I have always been acutely aware of the issue involving good informative sites that are not optimised being steam rolled by ones that are.
This not to say that all optimised sites are spam due to over optimization (especially compared to non-optimised sites), but that they affect rankings and they may not always be the best results.
The bad techniques we all know about such as link spam, keyword stuffing and so on are classed as web spam. SEO is classified as positive in the way that the pracise involves streamlining pages, but negative when it in involves over-optimisation. It is not easy to make that distinction though.
They mention the Stanford WebBase Project which conducted monthly crawls in 2008/2009 ranging from 61 million to 81 million pages. Web09-bst has a 25 terabyte dataset of about 1 billion web pages crawled in November, 2008. Both contain spam.
They discuss the performance of PageRank, Robust PageRank, TrustRank and Anti-TrustRank. They also discuss the use of standard IR metrics such as MAP, NDCG and infAP.
Here are some snippets from the paper, it’s freely available so you can benefit from it with minimum involvement from me:
“To motivate the idea of nullification as opposed to removal, and to demonstrate that not all content that complicates ranking is also spam”
“…achieving good search results requires the nullifcation of the the thousands of template-driven links and their anchor text.”
“…research into nullifying the negative effect of spam or excessive search engine optimisation (SEO) on the ranking of non-spam pages is not well supported…”

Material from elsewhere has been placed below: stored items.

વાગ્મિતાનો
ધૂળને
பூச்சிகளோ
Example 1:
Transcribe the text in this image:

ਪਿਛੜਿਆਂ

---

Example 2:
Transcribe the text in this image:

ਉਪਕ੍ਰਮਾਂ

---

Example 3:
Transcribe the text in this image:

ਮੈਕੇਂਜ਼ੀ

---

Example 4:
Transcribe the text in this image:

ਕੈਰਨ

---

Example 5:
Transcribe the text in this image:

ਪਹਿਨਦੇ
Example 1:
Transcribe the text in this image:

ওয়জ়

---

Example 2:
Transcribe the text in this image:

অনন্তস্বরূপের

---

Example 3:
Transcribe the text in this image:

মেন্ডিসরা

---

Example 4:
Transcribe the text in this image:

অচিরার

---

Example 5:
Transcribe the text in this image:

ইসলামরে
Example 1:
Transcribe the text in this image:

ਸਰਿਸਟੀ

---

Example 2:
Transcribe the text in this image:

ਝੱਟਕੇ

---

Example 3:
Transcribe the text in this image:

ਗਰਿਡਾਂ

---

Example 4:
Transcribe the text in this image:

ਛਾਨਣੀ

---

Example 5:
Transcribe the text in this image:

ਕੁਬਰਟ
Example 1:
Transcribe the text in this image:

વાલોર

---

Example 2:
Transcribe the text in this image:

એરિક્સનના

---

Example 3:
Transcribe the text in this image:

“We introduce the term nullifcation which we see as preventing problem pages from negatively affecting search results”.”
“Research oriented toward measuring the adverse effect of spam and excessive SEO on search engine users cannot be conducted in the absence of sets of realistic queries and corresponding judgments. When selecting queries for evaluation of spam nullification, it is important to select queries of high interest to spammers”.

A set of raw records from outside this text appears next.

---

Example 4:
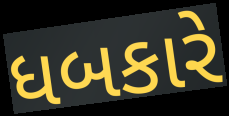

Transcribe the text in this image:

ધબકારે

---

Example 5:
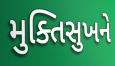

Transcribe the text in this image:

મુક્તિસુખને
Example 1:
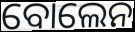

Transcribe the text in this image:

ବୋଲେନ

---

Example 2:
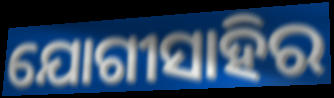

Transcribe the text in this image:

ଯୋଗୀସାହିର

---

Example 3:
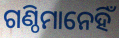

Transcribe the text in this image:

ଗଣ୍ଠିମାନେହିଁ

This last comment would also point towards using highly popular and competitive search terms for SEO’s. While I am in total agreement with the fact that over-optimisation is a serious problem for rankings, I am also of the opinion, as the authors are, that sensible SEO which improves pages for the user as well as the engines is beneficial. The sites that do not get on board need to, and this is simply a natural development of life on the web.